To do
In the entries below, filter for the word "siglas" and copy every matching line.

The records

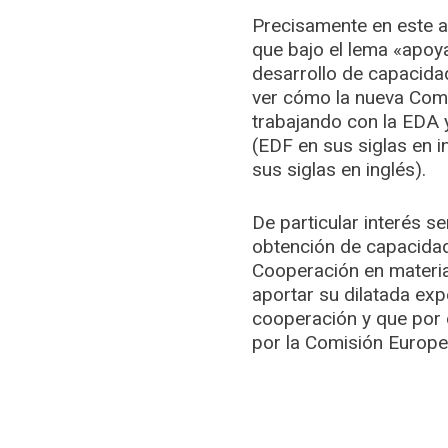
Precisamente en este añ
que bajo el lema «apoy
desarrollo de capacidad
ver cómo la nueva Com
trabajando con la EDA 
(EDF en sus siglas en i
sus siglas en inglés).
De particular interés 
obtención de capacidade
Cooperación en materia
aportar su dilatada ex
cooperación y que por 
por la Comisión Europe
==
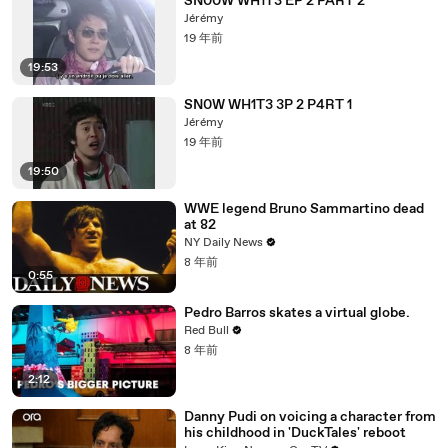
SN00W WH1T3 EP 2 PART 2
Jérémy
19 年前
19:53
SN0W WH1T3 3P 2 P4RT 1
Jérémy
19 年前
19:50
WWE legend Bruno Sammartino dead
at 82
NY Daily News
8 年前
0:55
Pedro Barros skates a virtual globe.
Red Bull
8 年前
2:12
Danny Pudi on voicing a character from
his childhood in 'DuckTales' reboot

Solution below
(EDF en sus siglas en i
sus siglas en inglés).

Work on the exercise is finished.